The convention itself had a serious message discipline. Journalists seemed frustrated it wasn't more negative-sounding. We have several measurements of a double standard in convention coverage.
Tone. To the media, the Republican convention is always dark and hateful and ultraconservative. The Democrats are always inspirational. The usual objection to the tone erupted in spurts, just because it’s a habit. But there were a lot of moments of real emotional connection that they often found hard to ignore. The mothers who lost children to illegal-immigrant crime. The parents of American hostages in Gaza. The Gold Star families from Biden’s Afghanistan fiasco. Some networks tried to ignore them. MSNBC talked right over the Gold Star families as they spoke.

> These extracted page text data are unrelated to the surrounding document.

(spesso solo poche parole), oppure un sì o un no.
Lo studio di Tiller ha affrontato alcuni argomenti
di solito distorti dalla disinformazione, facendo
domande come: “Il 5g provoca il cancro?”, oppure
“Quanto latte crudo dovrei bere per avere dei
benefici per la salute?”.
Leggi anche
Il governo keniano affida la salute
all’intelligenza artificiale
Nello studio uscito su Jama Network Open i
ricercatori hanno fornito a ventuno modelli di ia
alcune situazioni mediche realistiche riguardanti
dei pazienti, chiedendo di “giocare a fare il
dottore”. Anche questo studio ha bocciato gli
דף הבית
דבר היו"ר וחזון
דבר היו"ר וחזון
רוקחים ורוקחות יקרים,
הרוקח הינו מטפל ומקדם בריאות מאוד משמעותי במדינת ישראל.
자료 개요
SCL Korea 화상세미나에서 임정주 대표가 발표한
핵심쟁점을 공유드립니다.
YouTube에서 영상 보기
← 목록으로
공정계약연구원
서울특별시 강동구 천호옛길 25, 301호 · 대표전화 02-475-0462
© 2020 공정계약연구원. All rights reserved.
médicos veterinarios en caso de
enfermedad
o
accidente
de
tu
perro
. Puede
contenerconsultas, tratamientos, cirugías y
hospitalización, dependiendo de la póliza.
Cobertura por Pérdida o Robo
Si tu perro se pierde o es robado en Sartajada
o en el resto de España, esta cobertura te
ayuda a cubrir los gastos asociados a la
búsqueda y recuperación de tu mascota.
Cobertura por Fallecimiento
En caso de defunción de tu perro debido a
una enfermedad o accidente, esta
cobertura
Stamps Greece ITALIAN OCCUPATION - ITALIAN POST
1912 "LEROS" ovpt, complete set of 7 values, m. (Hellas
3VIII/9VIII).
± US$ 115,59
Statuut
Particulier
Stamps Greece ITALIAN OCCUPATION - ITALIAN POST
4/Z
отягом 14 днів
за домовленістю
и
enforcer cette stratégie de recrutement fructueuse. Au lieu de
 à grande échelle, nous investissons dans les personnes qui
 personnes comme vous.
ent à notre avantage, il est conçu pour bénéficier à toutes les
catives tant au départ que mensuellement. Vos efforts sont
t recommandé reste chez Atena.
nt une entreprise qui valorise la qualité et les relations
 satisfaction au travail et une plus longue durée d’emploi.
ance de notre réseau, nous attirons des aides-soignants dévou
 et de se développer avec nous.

Inclusion. The Republican convention is always narrowcasting to a fringy base, while the Democrats have a "big tent." The DNC Media or the DEI Media are always policing the minority voters to make sure they don’t cross the street to vote Republican. When Republicans try to attract black voters, liberal journalists go on the attack. On MSNBC, Joy Reid complained about black men wanting to be "white-adjacent." On CNN, Van Jones said about black Republican convention speakers: "All four of them sounded like black people who talk about black people, but don’t talk to black people.” Now imagine how these concepts would sound if we reversed them.
Fact-Checking. The "fact police" always get extremely active when Republicans talk, because liberals think it's preposterous that, say, Joe Biden believes in open borders. Or that, this is weird, you can’t call Kamala Harris a border czar. PolitiFact editor-in-chief Katie Sanders appeared on PBS to claim the "border czar" thing was just a GOP nickname. But news stories at the time reported Harris was expected to help reduce the flow of immigration, which didn't happen. The "fact checkers" are docile around Democrats, even as they insist Trump and the Republicans will end democracy.
Controversy. Usually, the media play up any divisions between Republicans, like in fights over platform language. That was prevented before the convention began. All week, the real controversy was the struggle to get President Biden to quit.